The dissent by Mr. Justice Crockett does not answer the obvious fact that the pre[239]*239sumption of creation of a right by. peaceful user of other’s properties oyer a long period of time, upon which he leans, successfully was rebutted by the evidence reflected in the record in this case. Mr. Justice Crockett fails to point out one single fact shown in the record to sustain a conclusion of an adverse user by plaintiff, hostile to defendant’s ownership. The difficulty with the dissent is that it assumes evidence to be extant, without any proof, save a naked presumption, compounding a trial court’s affirmative finding of an adverse user on the evidence adduced, — there being no basis for such conclusion. Even the trial court did not base its decision on a presumption, as the dissent does, — and such conclusion, of necessity, is conceded by the dissent by its quotation of the court’s “Paragraph 4 of the findings” of fact. Had the trial court decided this case as the dissent presumes to, the court would have been duty bound to have concluded that the presumption was decisive of the case and there were no facts to rebut it. The dissent falls into error, inconsistently conceding that this case was decided on the facts when it talks about the prerogative of the court to judge the credibility of the evidence.

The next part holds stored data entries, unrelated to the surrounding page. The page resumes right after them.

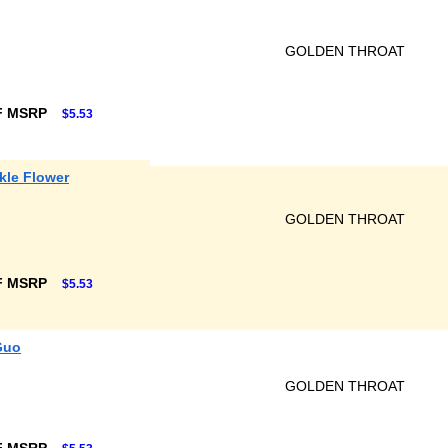
GOLDEN THROAT
F MSRP
$5.53
kle Flower
GOLDEN THROAT
F MSRP
$5.53
Guo
GOLDEN THROAT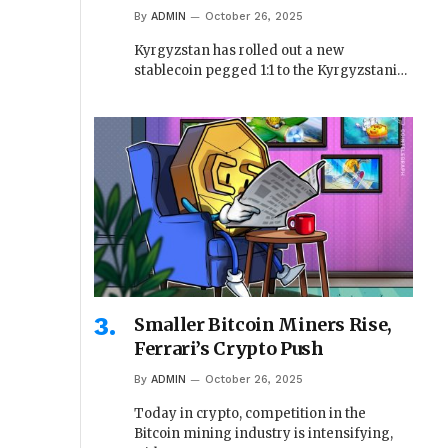
By
ADMIN
October 26, 2025
Kyrgyzstan has rolled out a new
stablecoin pegged 1:1 to the Kyrgyzstani…
Smaller Bitcoin Miners Rise,
Ferrari’s Crypto Push
By
ADMIN
October 26, 2025
Today in crypto, competition in the
Bitcoin mining industry is intensifying,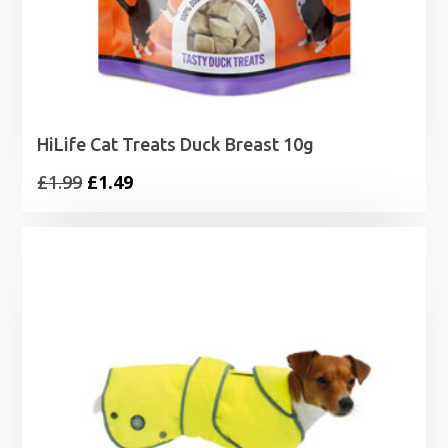
HiLife Cat Treats Duck Breast 10g
Original
Current
£
1.99
£
1.49
price
price
was:
is:
£1.99.
£1.49.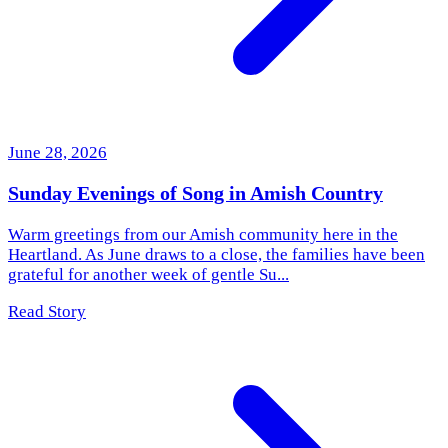
June 28, 2026
Sunday Evenings of Song in Amish Country
Warm greetings from our Amish community here in the
Heartland. As June draws to a close, the families have been
grateful for another week of gentle Su...
Read Story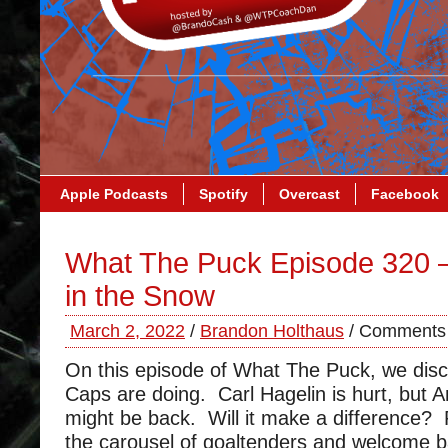
Apple Podcasts
Spotify
Overcast
Facebook
What The Puck Episode 320 
in the Snow
March 2, 2022
/
Brandon Holthaus
/
Comments 
On this episode of What The Puck, we dis
Caps are doing. Carl Hagelin is hurt, but
might be back. Will it make a difference?
the carousel of goaltenders and welcome b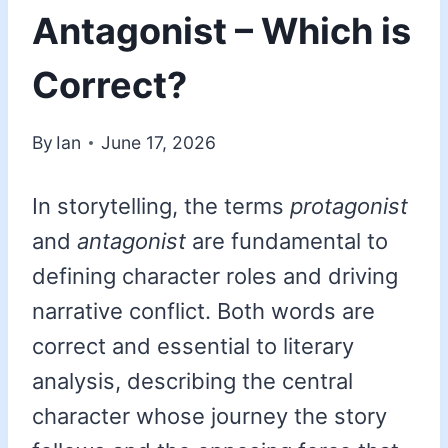
Antagonist – Which is
Correct?
By
Ian
June 17, 2026
In storytelling, the terms
protagonist
and
antagonist
are fundamental to
defining character roles and driving
narrative conflict. Both words are
correct and essential to literary
analysis, describing the central
character whose journey the story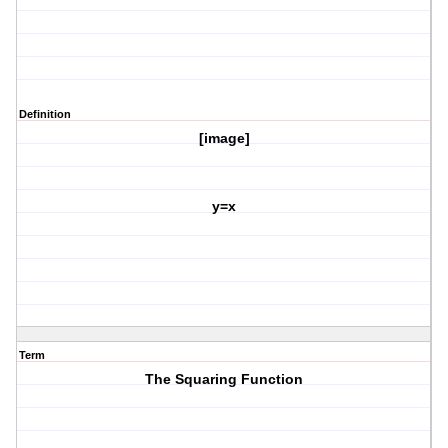
Definition
[image]
y=x
Term
The Squaring Function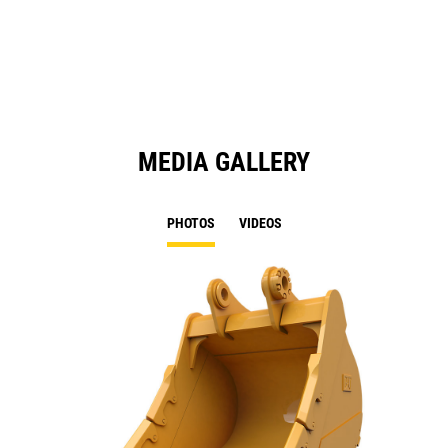
a
N
Ta
MEDIA GALLERY
PHOTOS
VIDEOS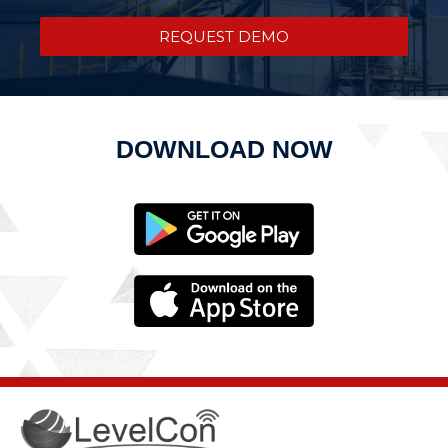
REQUEST DEMO
DOWNLOAD NOW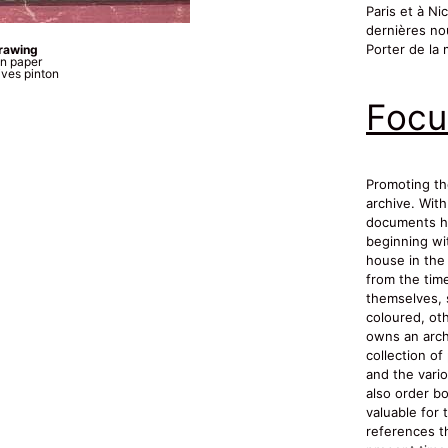
Paris et à Ni
dernières no
Porter de la 
drawing
n paper
ves pinton
Focu
Promoting th
archive. With
documents ha
beginning wit
house in the 
from the tim
themselves, 
coloured, oth
owns an archi
collection o
and the vario
also order bo
valuable for 
references th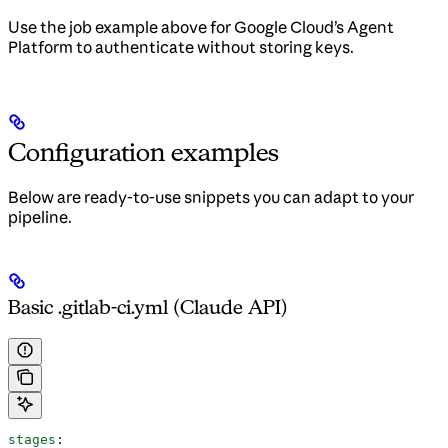
Use the job example above for Google Cloud’s Agent
Platform to authenticate without storing keys.
Configuration examples
Below are ready-to-use snippets you can adapt to your
pipeline.
Basic .gitlab-ci.yml (Claude API)
stages
: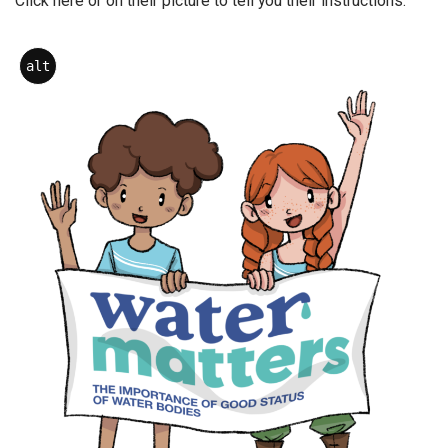
Click here or on their picture to tell you their instructions.
alt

The difficulty is that there were no facts to support the trial court’s judgment. All the facts relating to a prescriptive right are recited in this main opinion, .and a successful challenge can be urged for either and both the trial court and Mr. Justice Crockett to state any different facts found in the record.
The record reflects that this drainage ditch with a prescriptive dominant right would split almost in half and make servient six valuable properties owned by six different farmers. Such a decision would not comport with the decision in Buckley v. Cox, supra, which says those claiming “the right to use the driveway by prescription . . . have the burden of establishing, such claim by clear and convincing evidence” (2 Tiffany, Real Property (2d Ed.), Sec. 519, p. 2046).
In view of our decision here, the other points raised on appeal become moot.
CALLISTER, C. J., and TUCKETT, J., concur.